=== Цитируемый отрывок ===

РИГА, 7 дек — Sputnik, Александр Малнач. В ноябре на сцене Дома Москвы прошла XIV сессия фестиваля дипломных спектаклей учащихся театральных вузов Stanislavsky.lv.
В 2015 году Первую сессию фестиваля Stanislavsky.lv открывали именно студенты ГИТИСа и именно воспитанники мастерской Хейфеца. Тогда они играли спектакль "Стройбат" в постановке Михаила Чумаченко, который поставил "Коварство и любовь". Такое совпадение и такая преемственность поколений. А всего ГИТИС участвовал в фестивале пять раз.
Четырнадцать сессий — это двадцать шесть спектаклей.
"Мы никогда не повторяемся. За качество отвечают имена педагогов, за качество отвечают имена театральных вузов. Но мы никогда не знаем, что мы увидим", - призналась со сцены Дома Москвы создатель и директор фестиваля Наталия Захарьят.
И правда, на Stanislavsky.lv никогда не знаешь, где найдешь, где потеряешь. Лучше заблаговременно приобретать билеты на оба вечера, чем после кусать себе локти, как кусали их те, кто посмотрел "Коварство и любовь" и пропустил "Бешеные деньги".
Каждый день эксперимент
Это вовсе не значит, что "Коварство и любовь" никудышный спектакль. Он, конечно, слабее "Бешеных денег", хуже сыгран и на порядок труднее в восприятии, поскольку приоткрывает процесс режиссерских поисков, демонстрирует кухню работы над драматургическим материалом, а ведь не всякому охота на эту кухню соваться. Большинство желает сесть за уже накрытый стол, а не стоять за плечом у повара/поварихи. Может быть, вообще не стоит возить "Коварство и любовь" на гастроли, дабы уберечь широкого зрителя от разочарования.

=== Показанный материал ===

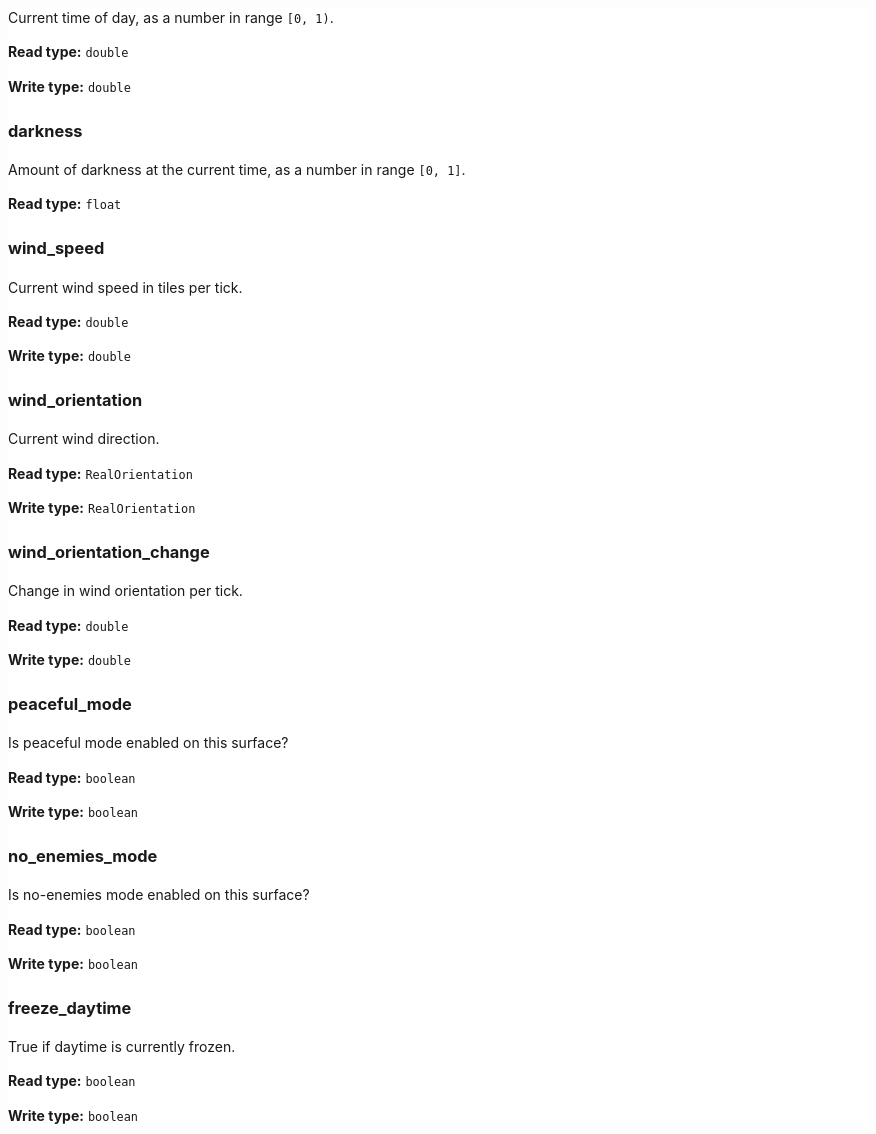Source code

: Current time of day, as a number in range `[0, 1)`.

**Read type:** `double`

**Write type:** `double`

### darkness

Amount of darkness at the current time, as a number in range `[0, 1]`.

**Read type:** `float`

### wind_speed

Current wind speed in tiles per tick.

**Read type:** `double`

**Write type:** `double`

### wind_orientation

Current wind direction.

**Read type:** `RealOrientation`

**Write type:** `RealOrientation`

### wind_orientation_change

Change in wind orientation per tick.

**Read type:** `double`

**Write type:** `double`

### peaceful_mode

Is peaceful mode enabled on this surface?

**Read type:** `boolean`

**Write type:** `boolean`

### no_enemies_mode

Is no-enemies mode enabled on this surface?

**Read type:** `boolean`

**Write type:** `boolean`

### freeze_daytime

True if daytime is currently frozen.

**Read type:** `boolean`

**Write type:** `boolean`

===

◆ Задание 1:
Выведите в точности строки показанного материала: начните со строки, в которой есть «### darkness», и продолжайте до последней строки включительно.
◆ Задание 2:
Допишите следующую часть заметки о фестивале Stanislavsky.lv с того места, на котором она заканчивается.
Заметка о фестивале Stanislavsky.lv и строки взяты из разных источников.

◆ Ответ 1:
### darkness

Amount of darkness at the current time, as a number in range `[0, 1]`.

**Read type:** `float`

### wind_speed

Current wind speed in tiles per tick.

**Read type:** `double`

**Write type:** `double`

### wind_orientation

Current wind direction.

**Read type:** `RealOrientation`

**Write type:** `RealOrientation`

### wind_orientation_change

Change in wind orientation per tick.

**Read type:** `double`

**Write type:** `double`

### peaceful_mode

Is peaceful mode enabled on this surface?

**Read type:** `boolean`

**Write type:** `boolean`

### no_enemies_mode

Is no-enemies mode enabled on this surface?

**Read type:** `boolean`

**Write type:** `boolean`

### freeze_daytime

True if daytime is currently frozen.

**Read type:** `boolean`

**Write type:** `boolean`

◆ Ответ 2:
"Коварство и любовь" ГИТИСа выросли из этюдов на заданную тему ("пьеса на десятерых и посложнее"). Из 125 зарисовок Михаил Чумаченко отобрал три десятка и составил из них спектакль под названием "Коварство и любовь. Режиссёрские игры". "Мещанская трагедия" Шиллера оказалась разрезана на множество кусков разной величины и конфигурации, наспех сцепленных между собой речитативами с литературо- и театроведческим уклоном.
С такого речитатива в исполнении самого Чумаченко начинается представление. Режиссер объясняет публике цели и задачи постановки, что именно увидит зритель, "потому что это не так просто понять": "По жанру это методика обучения режиссеров в ГИТИСе основам русского психологического театра. Никогда не известно, чем это закончится. У нас каждый день эксперимент. Всегда бывает что-нибудь новое".
Итак, мещанская трагедия в пяти действиях. В спектакле заняты учащиеся режиссерской группы — шесть юношей и четыре девушки. Будущие режиссеры. Некоторые уже работают по специальности. Тем более странно было увидеть на сцене людей, не владеющих азами актерского ремесла.
Мне не понравились их руки и декламация. Спектаклю год, но ребята так и не сроднились со своими персонажами, не усвоили логику их чувств. В их движениях и интонациях много случайного, а, как писал в книге "Человек на сцене" С.М. Волконский, "нет ничего более враждебного и друг друга исключающего, чем Искусство и Случайность".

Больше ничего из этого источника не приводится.